La station "Place des Fêtes" : Un refuge souterrain pendant la Seconde Guerre mondiale






Située sous le 19e arrondissement de Paris, la station de métro "Place des Fêtes" recèle une histoire singulière. Connue sous le surnom de "station-bunker", elle a été convertie en abri de défense antiaérienne durant la Seconde Guerre mondiale. Cet article explore son rôle vital lors du conflit, de son inauguration à sa rénovation actuelle, révélant comment cette infrastructure souterraine est devenue un havre de sécurité face aux menaces aériennes.
La station, ouverte en 1911, a bénéficié de sa conception profonde et de ses volumes importants, des caractéristiques qui l'ont prédestinée à servir de refuge. Les autorités françaises, cherchant des lieux sûrs pour protéger les habitants des bombardements, ont naturellement choisi cette station. Son adaptation en bunker, avec l'installation d'équipements essentiels à la survie et à la protection, témoigne de l'ingéniosité déployée pour faire face aux périls de la guerre.
La station "Place des Fêtes" : Une structure souterraine stratégique
Inaugurée le 18 janvier 1911, la station de métro "Place des Fêtes" a d'abord servi la ligne 7, avant d'être intégrée à la ligne 7 bis. Son implantation s'inscrivait dans le développement urbain rapide du nord-est parisien au début du XXe siècle. En 1935, elle est connectée à la nouvelle ligne 11, facilitant l'accès à la Rive Gauche. Dès le départ, la station présentait un avantage distinctif : sa profondeur de plus de 27 mètres sous la surface et ses vastes espaces souterrains, la rendant naturellement isolée de l'extérieur. Ces atouts ont été cruciaux lors de la déclaration de la guerre en 1939, car les autorités recherchaient des sites capables d'abriter efficacement un grand nombre de Parisiens contre les menaces aériennes.
La conception initiale de la station, caractérisée par sa grande profondeur et l'ampleur de ses installations souterraines, lui conférait une protection naturelle contre les agressions extérieures.

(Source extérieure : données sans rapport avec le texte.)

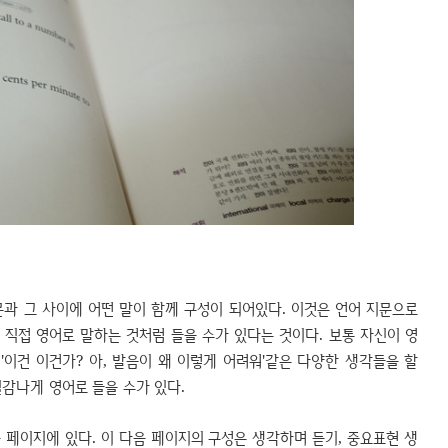
문과 그 사이에 어떤 말이 함께 구성이 되어있다. 이것은 언어 지문으로
이 직접 영어로 말하는 것처럼 들을 수가 있다는 것이다. 보통 자신이 영
 '이건 이건가? 아, 발음이 왜 이렇게 어려워'같은 다양한 생각들을 할
실감나게 영어로 들을 수가 있다.
 페이지에 있다. 이 다음 페이지의 구성은 생각하며 듣기, 중요표현 생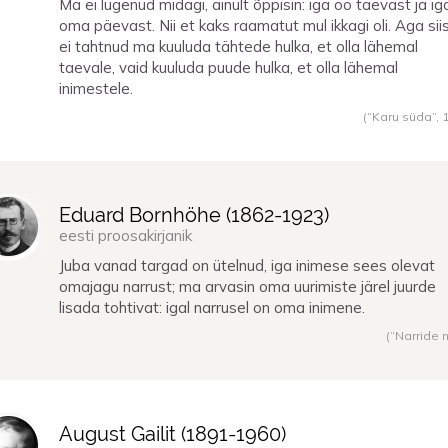
Ma ei lugenud midagi, ainult õppisin: iga öö taevast ja ig
oma päevast. Nii et kaks raamatut mul ikkagi oli. Aga siis
ei tahtnud ma kuuluda tähtede hulka, et olla lähemal
taevale, vaid kuuluda puude hulka, et olla lähemal
inimestele.
(“Karu süda”,
Eduard Bornhöhe (
1862
-
1923
)
eesti proosakirjanik
Juba vanad targad on ütelnud, iga inimese sees olevat
omajagu narrust; ma arvasin oma uurimiste järel juurde
lisada tohtivat: igal narrusel on oma inimene.
(“Narride n
August Gailit (
1891
-
1960
)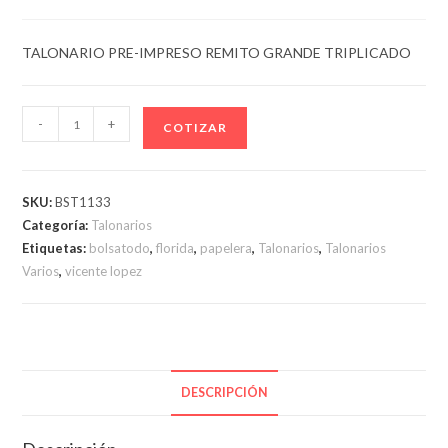
TALONARIO PRE-IMPRESO REMITO GRANDE TRIPLICADO
TALONARIO
-
+
COTIZAR
PRE-
IMPRESO
REMITO
SKU:
BST1133
GRANDE
Categoría:
Talonarios
TRIPLICADO
Etiquetas:
bolsatodo
,
florida
,
papelera
,
Talonarios
,
Talonarios
cantidad
Varios
,
vicente lopez
DESCRIPCIÓN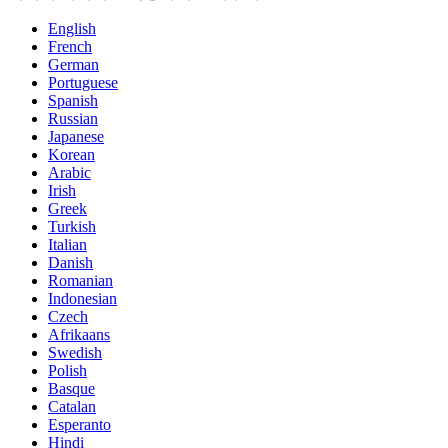
English
French
German
Portuguese
Spanish
Russian
Japanese
Korean
Arabic
Irish
Greek
Turkish
Italian
Danish
Romanian
Indonesian
Czech
Afrikaans
Swedish
Polish
Basque
Catalan
Esperanto
Hindi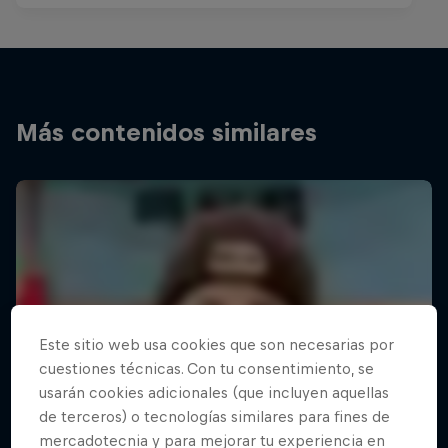
Más contenidos similares
Este sitio web usa cookies que son necesarias por
cuestiones técnicas. Con tu consentimiento, se
usarán cookies adicionales (que incluyen aquellas
de terceros) o tecnologías similares para fines de
mercadotecnia y para mejorar tu experiencia en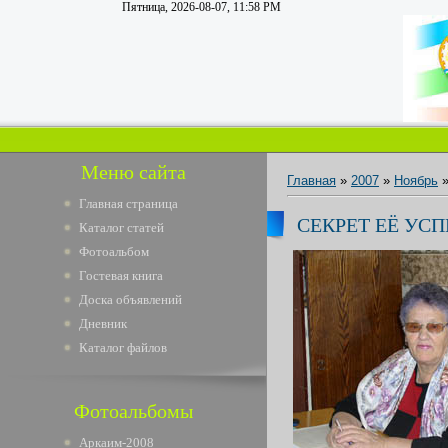
Пятница, 2026-08-07, 11:58 PM
Меню сайта
Главная
»
2007
»
Ноябрь
Главная страница
СЕКРЕТ ЕЁ УС
Каталог статей
Фотоальбом
Гостевая книга
Доска объявлений
Дневник
Каталог файлов
Фотоальбомы
Аркаим-2008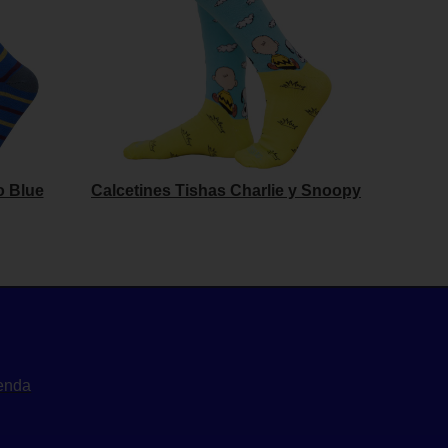
o Blue
Calcetines Tishas Charlie y Snoopy
ienda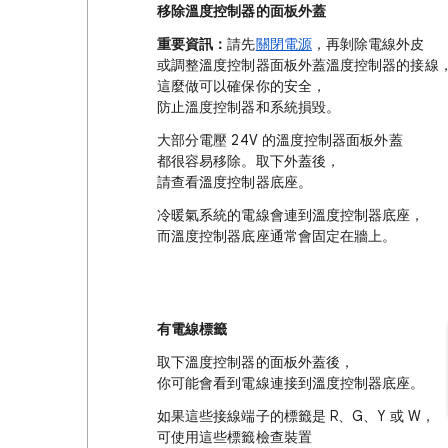
移除溫度控制器的面板外蓋
重要資訊：
請先
關閉電源
，再剝除電線外皮
或調整溫度控制器面板外蓋溫度控制器的接線
這麼做可以確保你的安全，
防止溫度控制器和系統損毀。
大部分電壓 24V 的溫度控制器面板外蓋
都很容易移除。取下外蓋後，
請查看溫度控制器底座。
冷暖氣系統的電線會連到溫度控制器底座，
而溫度控制器底座通常會固定在牆上。
有電線標籤
取下溫度控制器的面板外蓋後，
你可能會看到電線連接到溫度控制器底座。
如果這些接線端子的標籤是 R、G、Y 或 W，
可使用這些標籤檢查裝置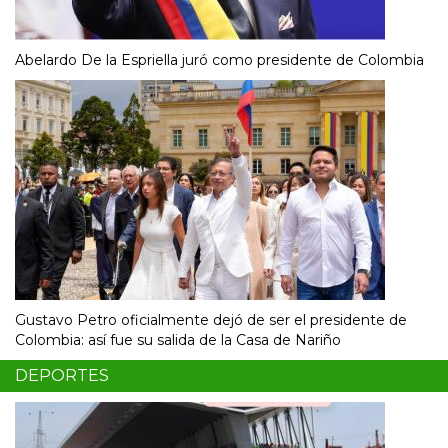
Abelardo De la Espriella juró como presidente de Colombia
Gustavo Petro oficialmente dejó de ser el presidente de
Colombia: así fue su salida de la Casa de Nariño
DEPORTES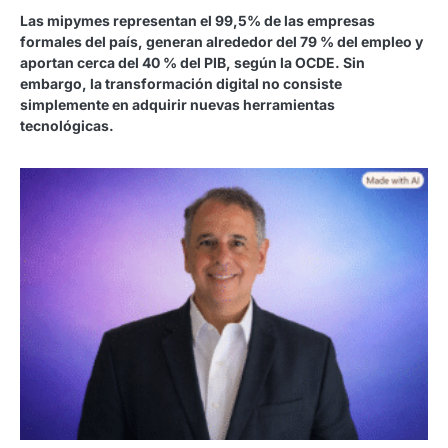
Las mipymes representan el 99,5% de las empresas
formales del país, generan alrededor del 79 % del empleo y
aportan cerca del 40 % del PIB, según la OCDE. Sin
embargo, la transformación digital no consiste
simplemente en adquirir nuevas herramientas
tecnológicas.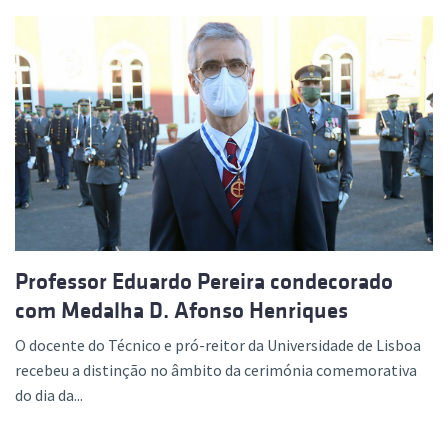
Professor Eduardo Pereira condecorado
com Medalha D. Afonso Henriques
O docente do Técnico e pró-reitor da Universidade de Lisboa
recebeu a distinção no âmbito da cerimónia comemorativa
do dia da...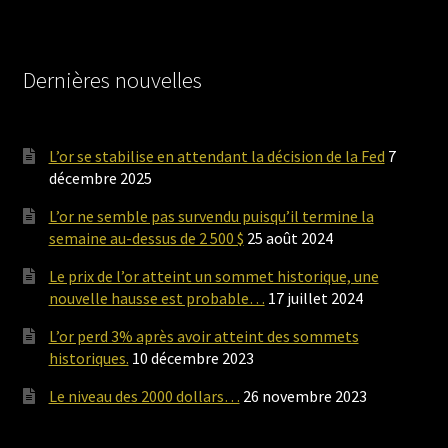
Dernières nouvelles
L’or se stabilise en attendant la décision de la Fed
7
décembre 2025
L’or ne semble pas survendu puisqu’il termine la
semaine au-dessus de 2 500 $
25 août 2024
Le prix de l’or atteint un sommet historique, une
nouvelle hausse est probable…
17 juillet 2024
L’or perd 3% après avoir atteint des sommets
historiques.
10 décembre 2023
Le niveau des 2000 dollars…
26 novembre 2023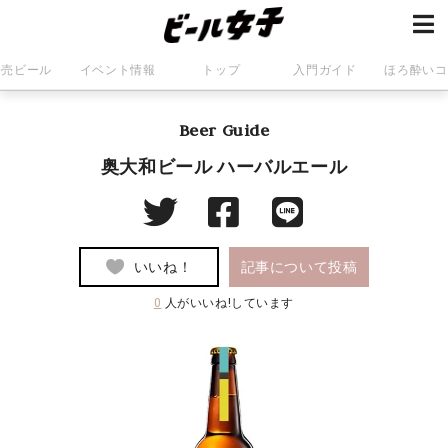
発売ビール
イベント情報
トップ
入門ガイド
ほろ酔いコ
Beer Guide
奥大和ビール ハーバルエール
いいね！
記事について投稿
0
人がいいね!しています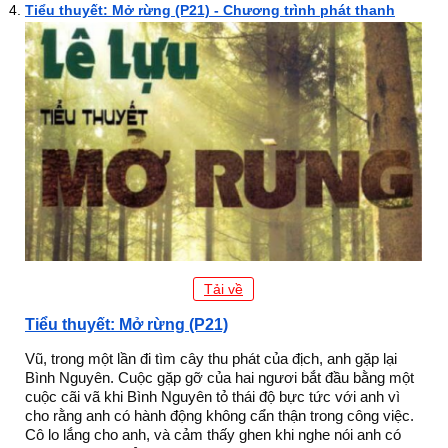
Tiểu thuyết: Mở rừng (P21) - Chương trình phát thanh
Tải về
Tiểu thuyết: Mở rừng (P21)
Vũ, trong một lần đi tìm cây thu phát của địch, anh gặp lại
Bình Nguyên. Cuộc gặp gỡ của hai ngươi bắt đầu bằng một
cuộc cãi vã khi Bình Nguyên tỏ thái độ bực tức với anh vì
cho rằng anh có hành động không cẩn thận trong công việc.
Cô lo lắng cho anh, và cảm thấy ghen khi nghe nói anh có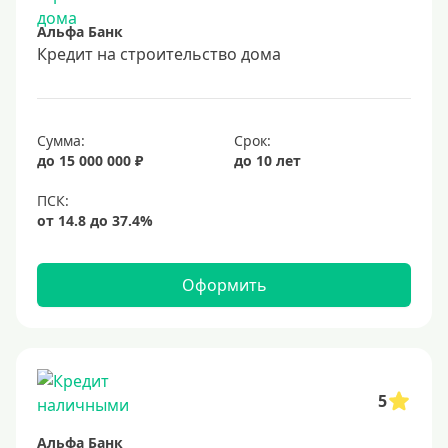
10 лет
Альфа Банк
15 лет
Кредит на строительство дома
20 лет
25 лет
30 лет
Сумма:
Срок:
до 15 000 000 ₽
до 10 лет
Месяц
2 месяца
3 месяца
6 месяцев
Оформить
Ставка
Низкий процент
4%
5
5%
Альфа Банк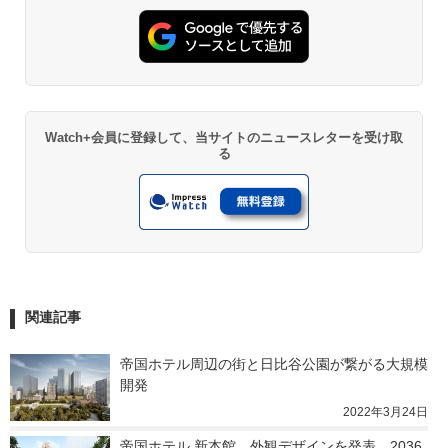
Watch+会員に登録して、当サイトのニュースレターを受け取
る
関連記事
帝国ホテル周辺の街と日比谷公園が繋がる大規模
開発
2022年3月24日
帝国ホテル 新本館、外観デザインを発表。2036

Cette particularité n'a pas échappé aux stratèges défensifs au début de la Seconde Guerre mondiale. En conséquence, la station "Place des Fêtes" a été rapidement identifiée comme un point d'abri majeur dans le nord de la ville. Sa structure même en faisait un lieu idéal pour servir de bunker, capable de protéger la population des bombardements, soulignant ainsi l'importance de son architecture dans des contextes historiques imprévus.
Un refuge vital durant l'occupation de Paris
Au moment de l'occupation de Paris en juin 1940, plusieurs stations de métro furent converties pour accueillir la population en cas d'alerte aérienne. La station "Place des Fêtes" fut spécialement aménagée à cet effet : des bancs furent installés, le système de ventilation amélioré, des réserves d'eau et un éclairage de secours mis en place, et des sanitaires installés. Les espaces furent réorganisés pour recevoir des centaines de personnes dès qu'une alarme retentissait. De plus, les tunnels adjacents furent équipés de portes étanches à l'air, dont certaines sont encore visibles aujourd'hui, témoignant de cette période. À partir de 1943, avec l'intensification des attaques ciblant les infrastructures ferroviaires, les usines et les dépôts de carburant autour de Paris, les habitants prirent l'habitude de se réfugier dans la station, y attendant parfois des heures durant, ce qui lui valut le surnom de "station-bunker".
Les aménagements spécifiques réalisés dans la station "Place des Fêtes" démontrent l'ampleur des efforts pour assurer la sécurité des Parisiens. Ces transformations, qui incluaient non seulement des équipements de base mais aussi des systèmes de protection sophistiqués comme les portes étanches, révèlent l'urgence et la gravité de la situation. Le fait que les résidents locaux aient spontanément adopté l'appellation de "station-bunker" souligne son rôle symbolique et pratique de sanctuaire pendant les périodes les plus sombres de la guerre. Même après la fin du conflit et le retrait de la plupart des installations de défense passive, la mémoire de cette fonction perdure, particulièrement avec la découverte d'anciens éléments, comme une chambre de filtrage, rappelant cette page de l'histoire.